The prepared query is a pure function of the policy path, the decisions list, and
the active OPA compiler — all stable between bundle reloads — so we can memoize it.

This PR adds a small preparedQueryCache (sync.Map + singleflight) on
AuthorizerServer that holds prepared queries keyed by (policy_path, decisions).
Cache invalidation is wired via plugins.Manager.RegisterCompilerTrigger, which
fires on bundle activation / discovery update / any compiler rotation, so a policy
change is reflected on the next request.

Why

Under sustained concurrent load, every goroutine inside Is() repeats the same
parse + plan work and contends on the OPA compiler's internal locks.
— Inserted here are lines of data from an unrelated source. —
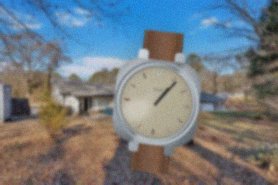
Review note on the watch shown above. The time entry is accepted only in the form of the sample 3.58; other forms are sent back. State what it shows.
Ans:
1.06
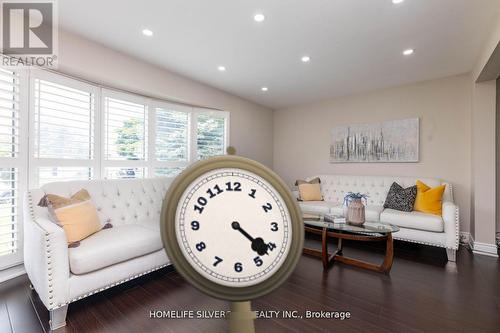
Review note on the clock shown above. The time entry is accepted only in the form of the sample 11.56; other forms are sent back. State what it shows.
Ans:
4.22
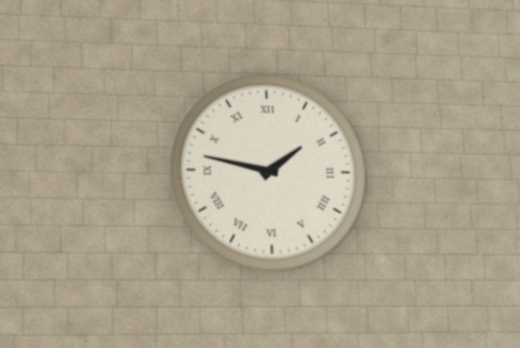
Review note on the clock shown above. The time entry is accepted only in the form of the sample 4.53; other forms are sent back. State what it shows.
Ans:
1.47
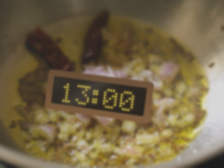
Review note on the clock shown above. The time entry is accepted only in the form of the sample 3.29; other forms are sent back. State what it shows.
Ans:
13.00
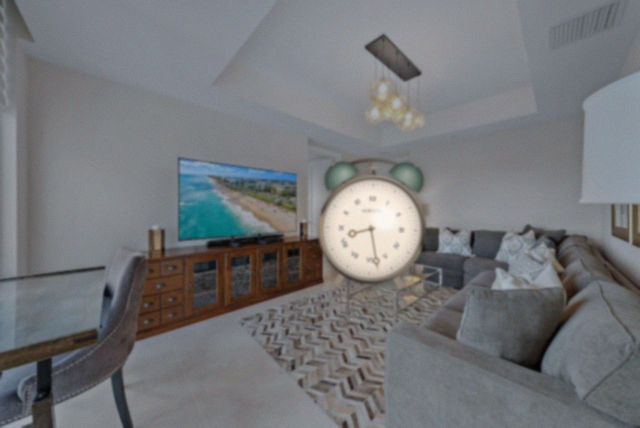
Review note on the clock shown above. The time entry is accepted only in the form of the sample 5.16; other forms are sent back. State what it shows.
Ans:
8.28
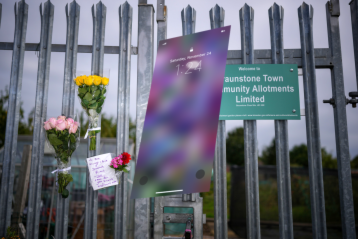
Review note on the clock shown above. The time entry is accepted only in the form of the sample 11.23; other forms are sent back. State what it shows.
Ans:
1.24
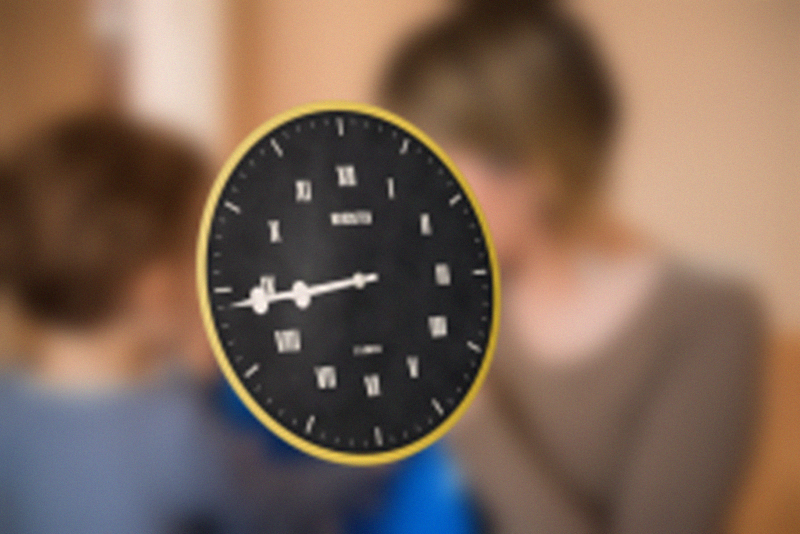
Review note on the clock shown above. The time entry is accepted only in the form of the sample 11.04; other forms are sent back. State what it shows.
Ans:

The cache
removes that duplicated work entirely on the hot path — typical Topaz deployments
see only a handful of unique (path, decisions) tuples across millions of calls,
so the cache is read-mostly and the lifetime of each entry is the lifetime of the
bundle.

Benchmark

Stub iap.egress.http policy (allow := true for two test inputs, no
directory lookups), native Go gRPC client to port 8282 (bypasses the REST
gateway), Apple M-series Mac (12 P-cores). Each row is a 3-second
fixed-time run; numbers below are the median of 3 back-to-back runs after a
100-call warmup. p50 latency is per-call, measured client-side.

concurrency before rps after rps gain before p50 after p50
1 7,803 11,517 +48% 113 µs 77 µs
2 12,885 19,545 +52% 121 µs 83 µs
4 18,474 28,831 +56% 153 µs 110 µs
8 23,880 37,572 +57% 284 µs 173 µs
16 29,929 46,980 +57% 522 µs 301 µs

Implementation notes

  • preparedQueryCache.entries is a sync.Map keyed by a stable string
    derived from the policy path and the ordered decisions list (separators are
    ASCII \x1f / \x1e, neither of which appear in valid Rego identifiers).
  • singleflight.Group collapses concurrent misses on the same key into one
    PrepareForEval call, so a thundering herd on first use of a new
    (path, decisions) tuple doesn't multiply work.
  • ensureCompilerWatcher registers the invalidation hook lazily on first
    use — exactly once per *plugins.Manager. The hook drops the entire cache
    when the compiler is rotated; bundle reloads are rare relative to Is()
    rate, so we don't try to be more precise.
  • Errors from the factory (e.g. PrepareForEval failures on a malformed
    request) are propagated and not cached, so a transient failure doesn't
    poison the cache.
  • The factory closure captures policyPath and decisions by reference; the
    shared parsing helpers in aserto-dev/runtime (ValidateRule,
    ValidateQuery) are still invoked, just inside the factory rather than on
    every request.

Tests

  • TestCacheKey: key derivation is order-sensitive on the decisions list,
    distinguishes paths and decision lists correctly, and is stable for inputs
    that contain edge-case characters.
  • TestGetOrPrepare_CachesAndDedupes: factory runs at most ~once across 200
    concurrent goroutines for the same key; subsequent calls hit the cache
    without invoking the factory; a fresh key still triggers exactly one
    factory call.
  • TestGetOrPrepare_FactoryError: factory errors propagate to the caller
    and are not cached.

All three pass. Existing tests in topazd/authorizer/impl/ still pass.

Compatibility

  • No API change.
  • No config change.
  • No new dependency: golang.org/x/sync/singleflight is already a transitive
    dep through OPA / grpc-go.

What this PR does NOT solve

This PR removes one of several CPU costs in the per-call path. It does
not deliver linear concurrency scaling — Topaz still scales sub-linearly
under N-way concurrent load. To document this honestly for reviewers, here
is the full investigation that informed this PR:

Profiling under sustained 16-way load (after this PR's cache)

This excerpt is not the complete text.